Law as an Autonomous Discipline
Minnesota Public Law Research Paper No. 02-8
THE OXFORD HANDBOOK OF LEGAL STUDIES, Peter Cane & Mark Tushnet, eds., pp. 975-987, Oxford University Press, 2003
14 Pages Posted: 10 Sep 2007
Abstract
The idea of autonomy of law applies in distinct but related ways to legal reasoning, judicial reasoning, legal scholarship, and legal education. Additionally, claims about the autonomy of law can be understood as descriptive, analytical, or prescriptive. In this article, the different permutations of autonomy of law claims are considered in the context of various approaches to law, including American legal realism, the legal process school, law and economics, and critical legal studies.

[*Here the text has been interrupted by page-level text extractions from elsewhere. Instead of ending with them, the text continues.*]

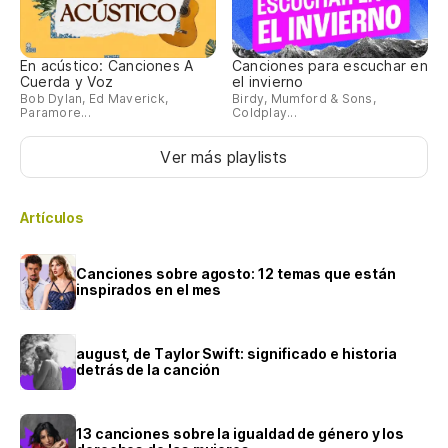
En acústico: Canciones A
Canciones para escuchar en
Cuerda y Voz
el invierno
Bob Dylan, Ed Maverick,
Birdy, Mumford & Sons,
Paramore...
Coldplay...
Ver más playlists
Artículos
Canciones sobre agosto: 12 temas que están
inspirados en el mes
august, de Taylor Swift: significado e historia
detrás de la canción
13 canciones sobre la igualdad de género y los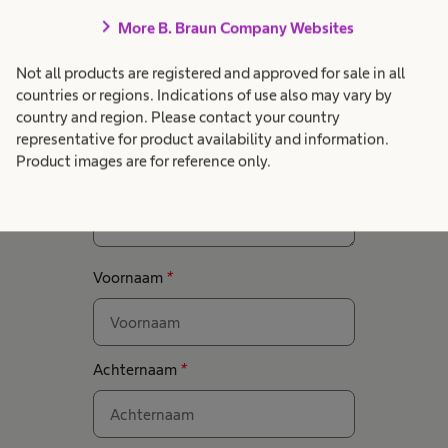
chevron_right
More B. Braun Company Websites
een sterretje (*) invult.
Not all products are registered and approved for sale in all
Jouw vraag
*
countries or regions. Indications of use also may vary by
country and region. Please contact your country
representative for product availability and information.
Product images are for reference only.
Voornaam
*
Achternaam
*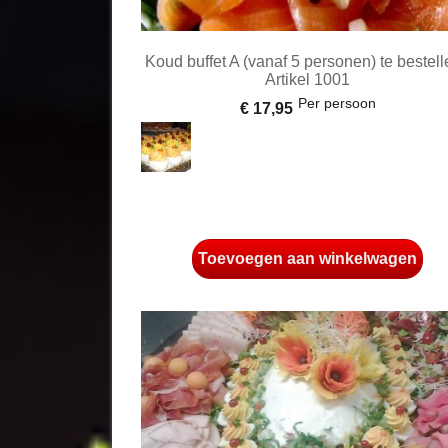
Koud buffet A (vanaf 5 personen) te bestell
Artikel 1001
Per persoon
€ 17,95
Toevoegen aan winkelwagen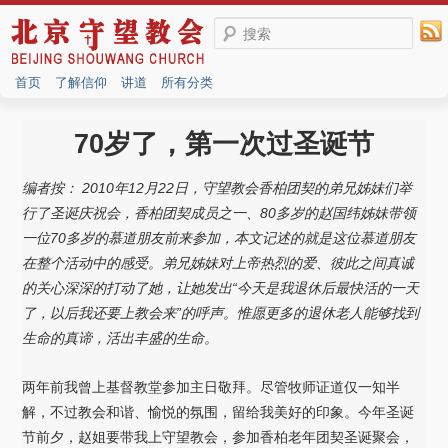
搜索
首页
了解信仰
讲道
所有分类
70岁了，第一次过圣诞节
编者按： 2010年12月22日，守望教会香柏团契的弟兄姊妹们举
行了圣诞庆祝会，香柏团契成员之一、80多岁的赵国纬姊妹带领
一位70多岁的慕道朋友前来参加，本文记述的就是这位慕道朋友
在整个活动中的感受。弟兄姊妹对上帝热烈的爱、彼此之间真诚
的关心深深的打动了她，让她发出“今天是我退休后最快活的一天
了，以后我还要上教会来”的呼声。惟愿更多的退休老人能够找到
生命的真谛，活出丰盛的生命。
两年前我曾上基督教堂参加主日敬拜。尽管牧师证道仅一知半
解，不过教会和谐、愉悦的氛围，留给我美好的印象。今年圣诞
节前夕，赵姐要带我上守望教会，参加香柏老年团契圣诞聚会，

American legal scholarship has gone through a period of overestimating the autonomy of legal reasoning, at the time of the legal formalists, to today, when the autonomy of legal reasoning is generally underestimated. Law's distinctive approach to reasoning and decision-making derives from the type of practice law is: a behavior-guiding practice, where the guidance is done primarily through general rules, and the rules are interpreted and applied by a hierarchical court system that gives precedential weight to earlier decisions. Within this sort of structure, legal discourse is distinctive, but can also be seen as merely a particular application of moral and political reasoning, rather than entirely abstracted from such reasoning.
Note: This is a description of the paper and not the actual abstract.